Meaning of “foul play”
“Foul play” is a Shakespearean phrase and refers to any treacherous or unfair dealing, especially involving murder. The police will often report that a death was natural and will say something like “foul play is not suspected.”
Origin of “foul play”
“Foul play” is a term Shakespeare liked. He used it three times in his plays, and what’s more, it seems that he was the first to use it in print or on the stage.
Shakespeare uses “foul play” to mean something treacherous, although not necessarily murder. He uses the phrase in three of his plays.
- At the beginning of Henry IV Part 1 Sir Walter Blunt brings the king intelligence of a rebellion. He says:
So hath the business that I come to speak of.
Lord Mortimer of Scotland hath sent word
That Douglas and the English rebels met
The eleventh of this month at Shrewsbury
A mighty and a fearful head they are,
If promises be kept on every hand,
As ever offer’d foul play in the state.Henry IV Part 1, Act 3, Scene 2
2. In The Tempest Prospero explains to his fifteen year-old daughter, Miranda, how it is that they came to be on the island:
PROSPERO: Twelve year since, Miranda, twelve year since,
Thy father was the Duke of Milan, and
A prince of power.MIRANDA: Sir, are not you my father?
PROSPERO: Thy mother was a piece of virtue, and
She said thou wast my daughter: and thy father
Was Duke of Milan, and his only heir
And princess,–no worse issued.MIRANDA: O, the heavens!
What foul play had we that we came from thence?
Or blessed was’t we did?The Tempest, Act 1, Scene 2
In Pericles Cleon and Dionyza are talking about covering up the apparent murder of Pericles’ daughter:
CLEON: Were I chief lord of all this spacious world,
I’d give it to undo the deed.

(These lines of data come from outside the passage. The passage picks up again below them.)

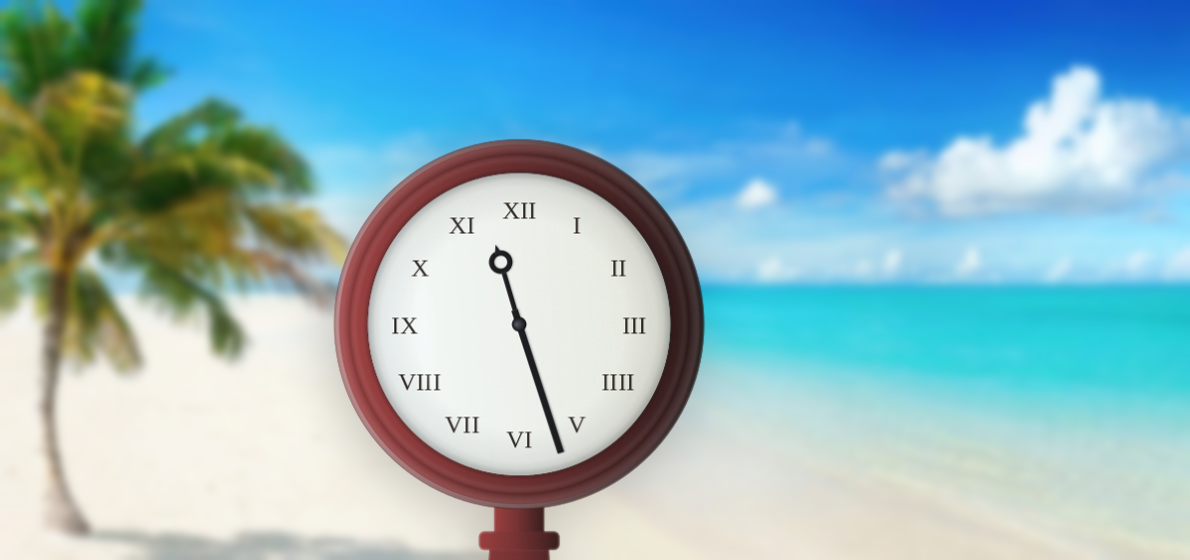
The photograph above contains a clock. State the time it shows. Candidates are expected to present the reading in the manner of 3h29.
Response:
11h27
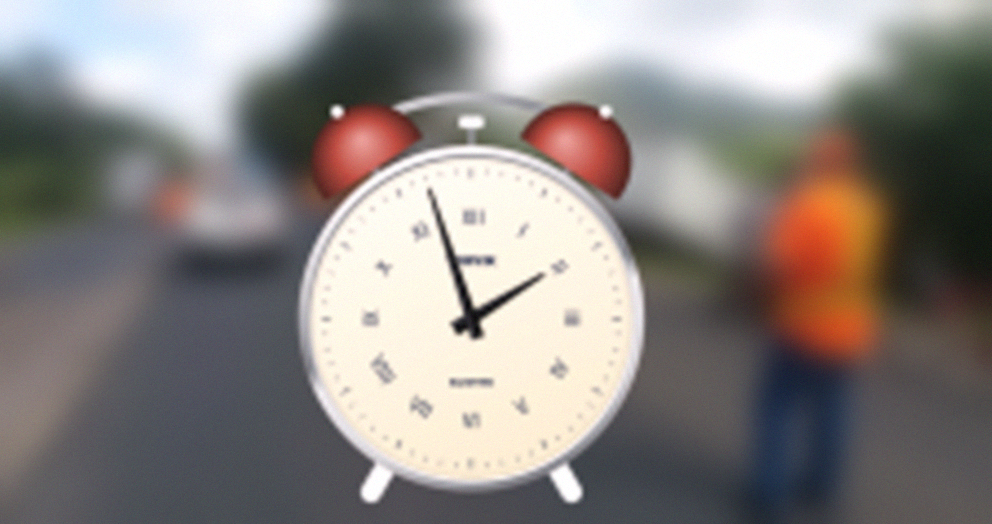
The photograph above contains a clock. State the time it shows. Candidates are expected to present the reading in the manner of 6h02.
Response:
1h57
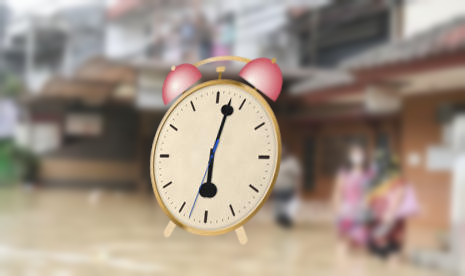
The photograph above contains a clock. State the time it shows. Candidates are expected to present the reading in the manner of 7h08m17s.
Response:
6h02m33s
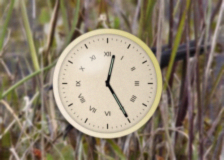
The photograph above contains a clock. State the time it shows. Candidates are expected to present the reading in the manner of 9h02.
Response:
12h25
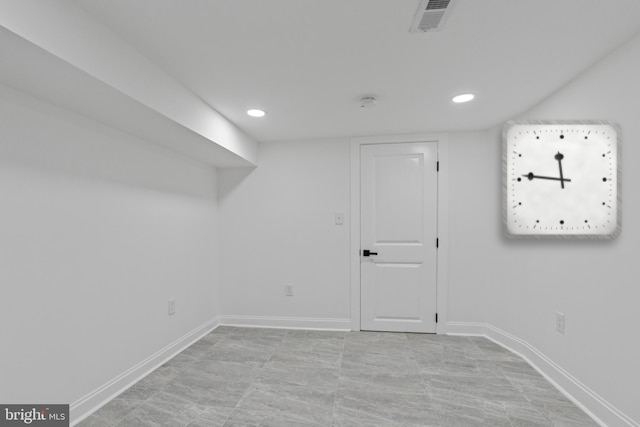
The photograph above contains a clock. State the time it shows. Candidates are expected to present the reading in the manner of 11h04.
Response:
11h46
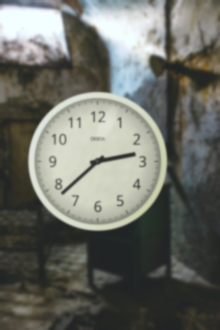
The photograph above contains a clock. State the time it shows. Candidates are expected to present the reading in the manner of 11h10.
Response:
2h38
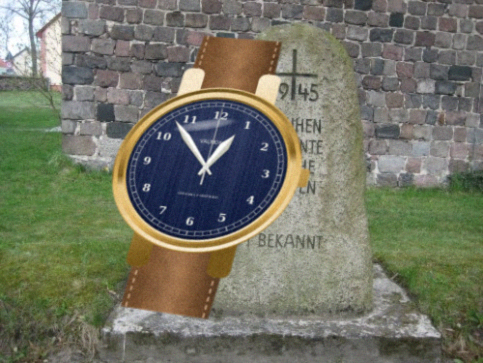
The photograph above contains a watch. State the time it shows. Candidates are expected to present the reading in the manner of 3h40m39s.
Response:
12h53m00s
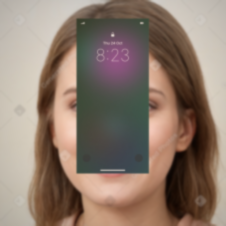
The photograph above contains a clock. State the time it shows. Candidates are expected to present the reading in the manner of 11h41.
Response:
8h23
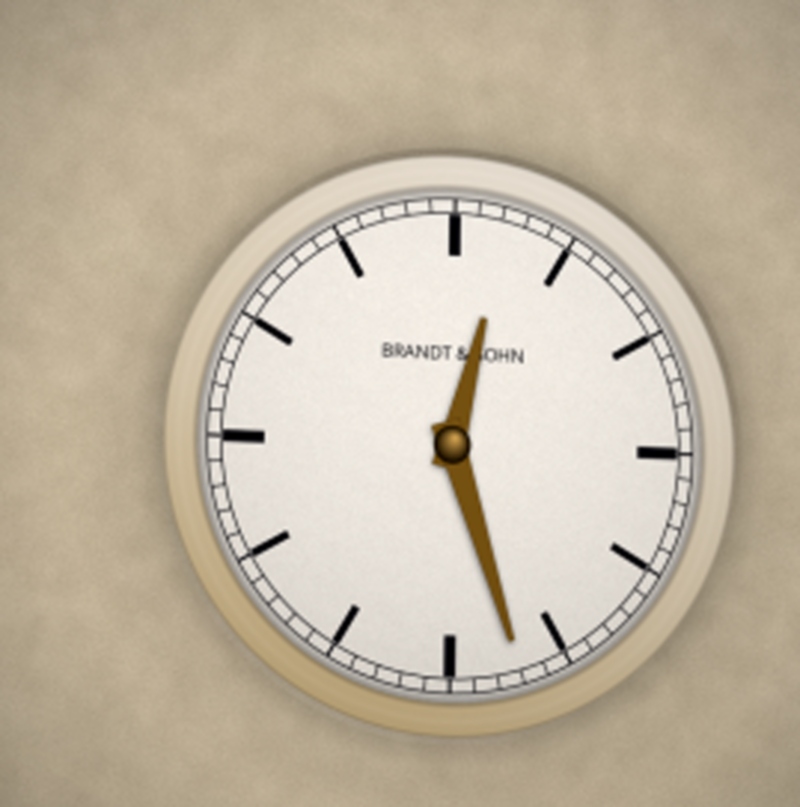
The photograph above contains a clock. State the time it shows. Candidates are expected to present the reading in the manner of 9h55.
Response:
12h27
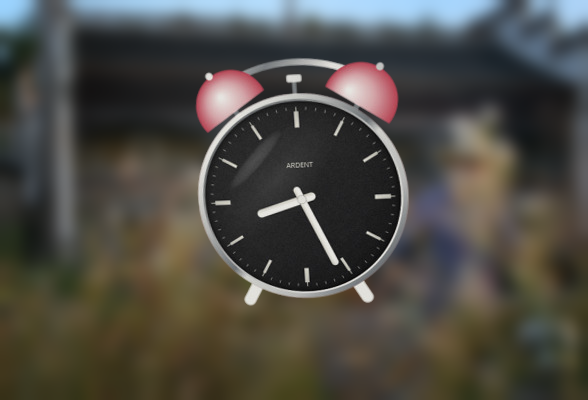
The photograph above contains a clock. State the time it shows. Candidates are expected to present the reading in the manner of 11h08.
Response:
8h26
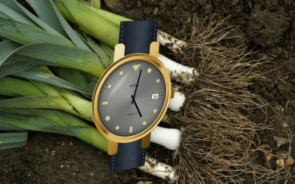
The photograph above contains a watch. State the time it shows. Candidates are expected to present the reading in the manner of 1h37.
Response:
5h02
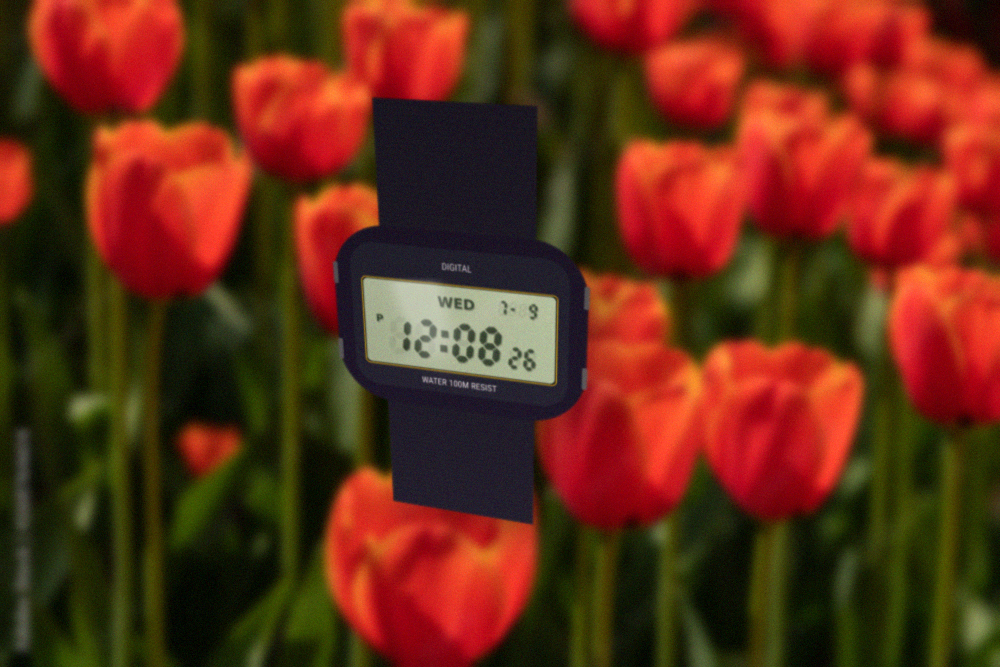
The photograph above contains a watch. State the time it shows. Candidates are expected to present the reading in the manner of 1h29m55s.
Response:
12h08m26s
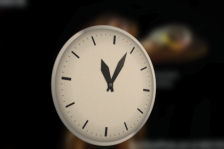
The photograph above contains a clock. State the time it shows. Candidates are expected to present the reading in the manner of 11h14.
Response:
11h04
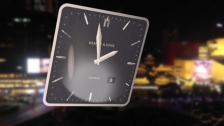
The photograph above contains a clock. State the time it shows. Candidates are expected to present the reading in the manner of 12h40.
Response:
1h58
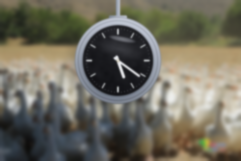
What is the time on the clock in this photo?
5:21
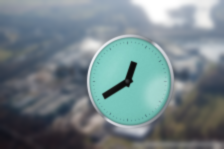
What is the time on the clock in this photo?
12:40
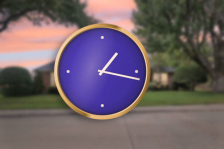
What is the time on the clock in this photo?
1:17
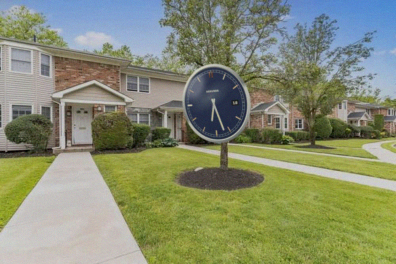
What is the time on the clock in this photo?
6:27
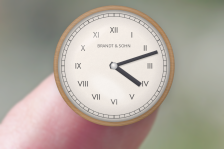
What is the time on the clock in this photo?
4:12
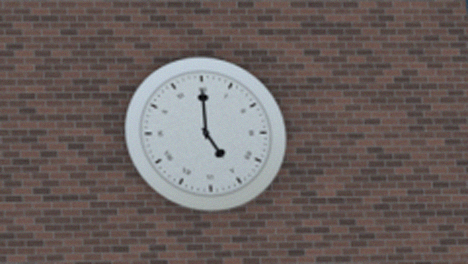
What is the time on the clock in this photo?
5:00
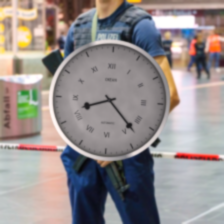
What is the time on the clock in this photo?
8:23
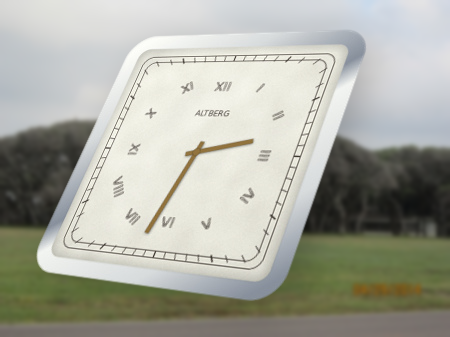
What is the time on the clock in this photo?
2:32
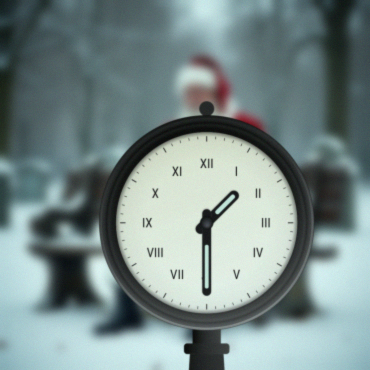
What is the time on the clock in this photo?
1:30
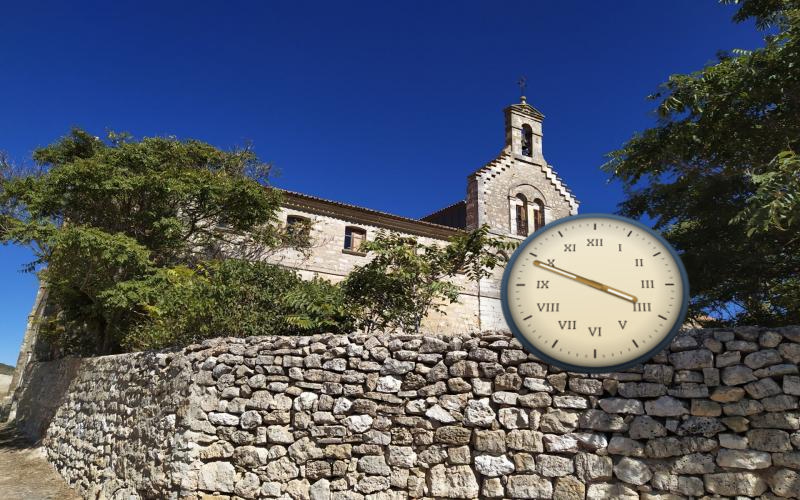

A lady
Much less in blood than virtue, yet a princess
To equal any single crown o’ th’ Earth
I’ the justice of compare. O villain Leonine,
Whom thou hast poisoned too!
If thou hadst drunk to him, ’t had been a kindness
Becoming well thy face. What canst thou say
When noble Pericles shall demand his child?DIONYZA: That she is dead. Nurses are not the Fates.
To foster is not ever to preserve.
She died at night; I’ll say so. Who can cross it
Unless you play the impious innocent
And, for an honest attribute, cry out
“She died by foul play!”Pericles, Act 4, Scene 3
Foul play in sport
Competing in sport is a highly serious business and great care is taken in all sports to make sure that everything is above board and that cheating in the actual game is eliminated. The concept of a “foul” – an action in the game that contravenes the rules in an attempt to gain an unfair advantage – came into use in almost every sport. It began with basketball.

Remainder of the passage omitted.